> _Exercise_: Please copy the data below word for word, leaving out the pictures.

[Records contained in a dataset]
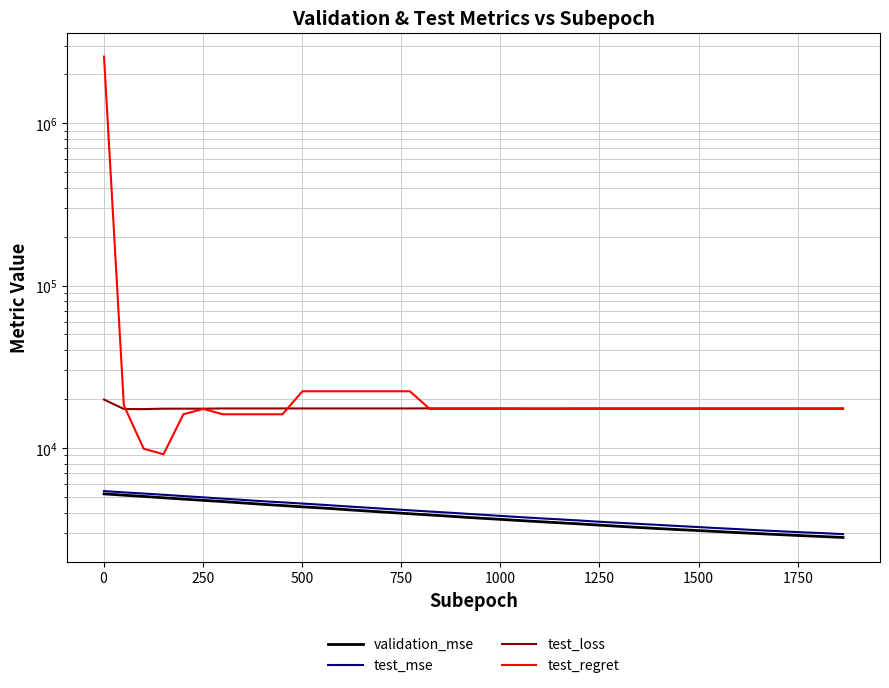

What are all the series names shown in the legend?

validation_mse, test_mse, test_loss, test_regret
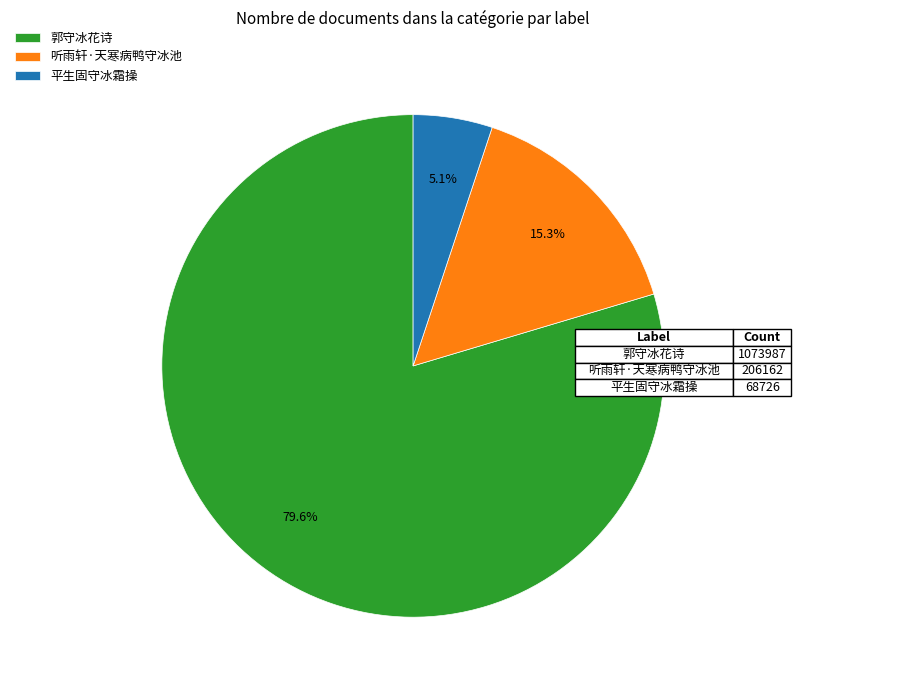

Is 平生固守冰霜操 the majority of the pie?

No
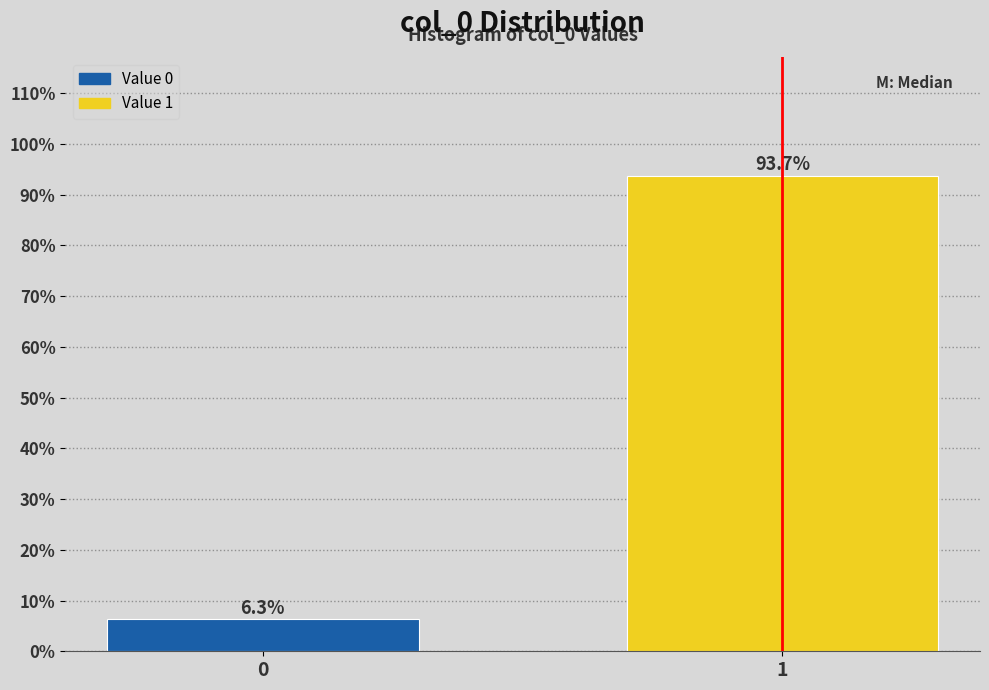

Reading left to right, extract all data points from this chart.

6.3	93.7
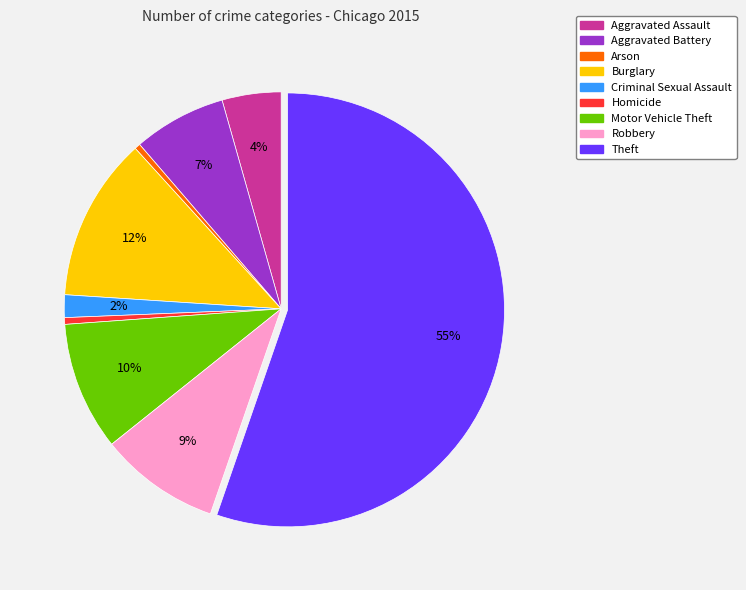

How many slices are in this pie chart?

9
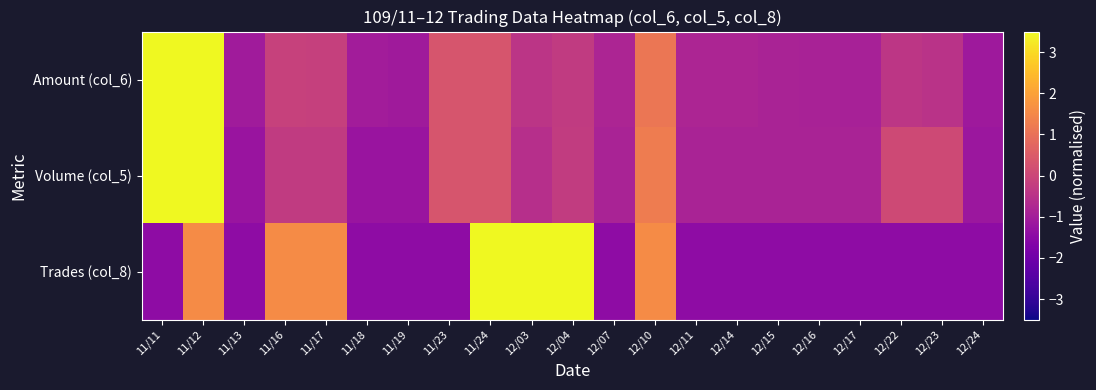

What is the total value across all series at 12/04?

4.0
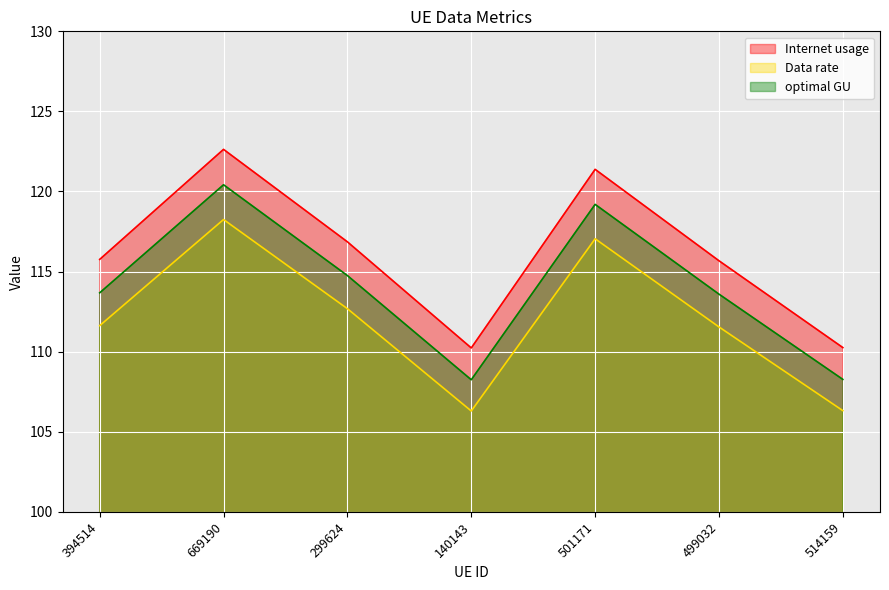

True or false: Internet usage has more than 0 points higher than both neighbors.

True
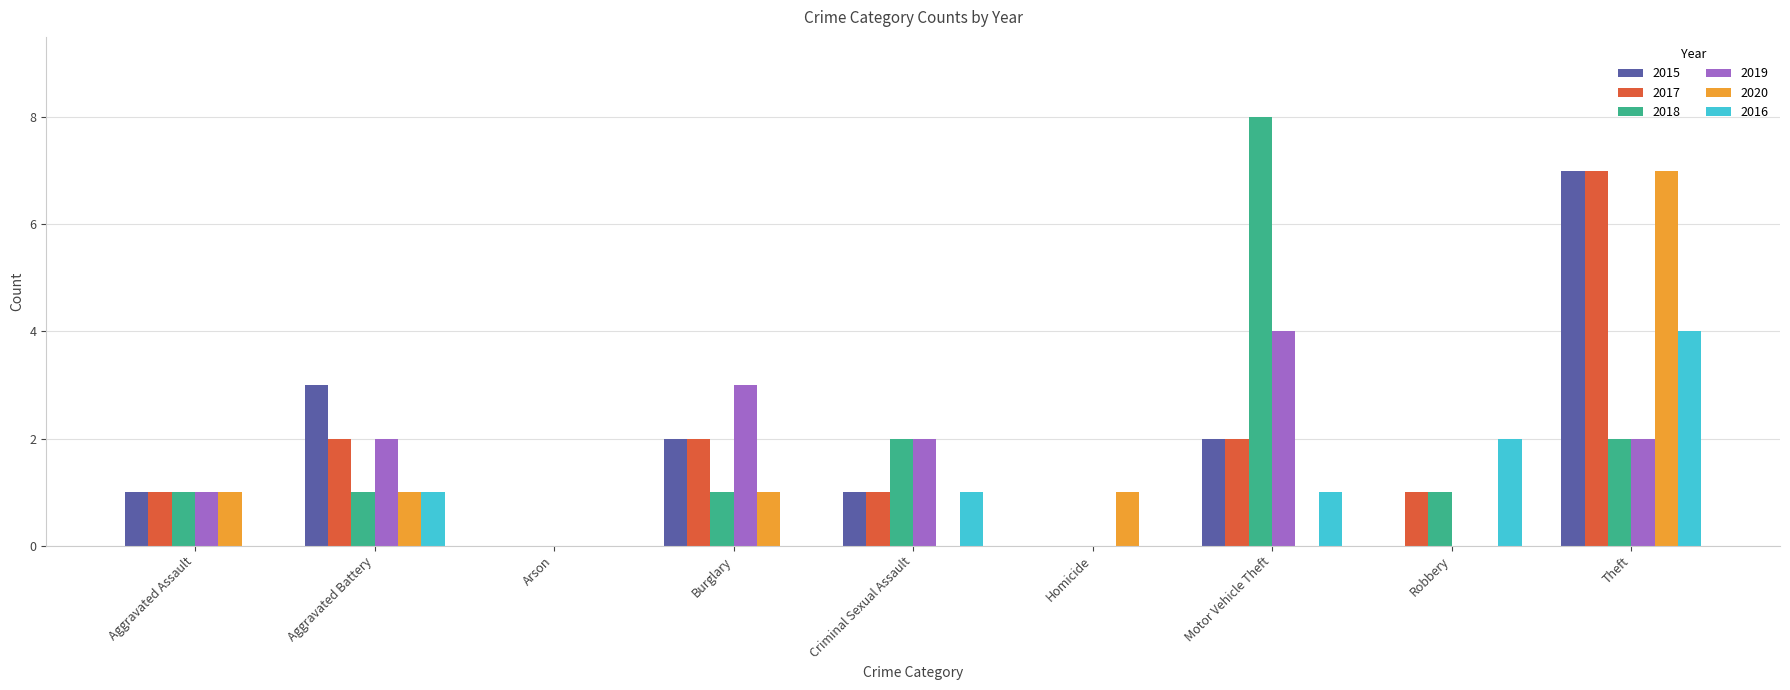

Is the value of 2015 at Aggravated Assault greater than the value of 2018 at Criminal Sexual Assault?

No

> _Response_:
What are all the series names shown in the legend?

validation_mse, test_mse, test_loss, test_regret

Is 平生固守冰霜操 the majority of the pie?

No

Reading left to right, extract all data points from this chart.

6.3	93.7

How many slices are in this pie chart?

9

What is the total value across all series at 12/04?

4.0

True or false: Internet usage has more than 0 points higher than both neighbors.

True

Is the value of 2015 at Aggravated Assault greater than the value of 2018 at Criminal Sexual Assault?

No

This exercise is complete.